• [Assignment]:
The line holding "Aktualisieren Sie diese Funkinformationen" and every line after it through the end of the entries below: retype these exactly and nothing more.

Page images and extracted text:
★ ★ ★ ★ ★ ★ ★
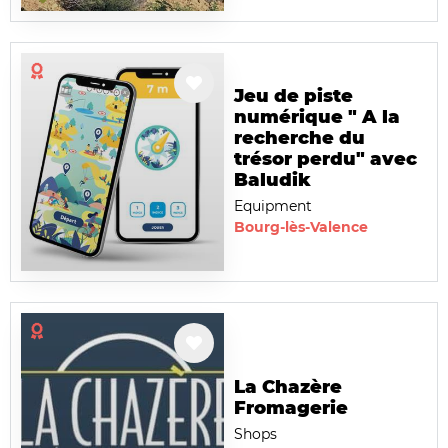
Jeu de piste
numérique " A la
recherche du
trésor perdu" avec
Baludik
Equipment
Bourg-lès-Valence
La Chazère
Fromagerie
Shops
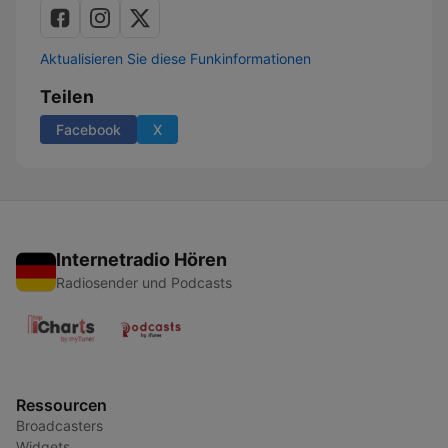
Aktualisieren Sie diese Funkinformationen
Teilen
Facebook
X
Internetradio Hören
Radiosender und Podcasts
Ressourcen
Broadcasters
Widgets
★ ★ ★ ★ ★ ★ ★
• [Output for this task]:
Aktualisieren Sie diese Funkinformationen
Teilen
Facebook
X
Internetradio Hören
Radiosender und Podcasts
Ressourcen
Broadcasters
Widgets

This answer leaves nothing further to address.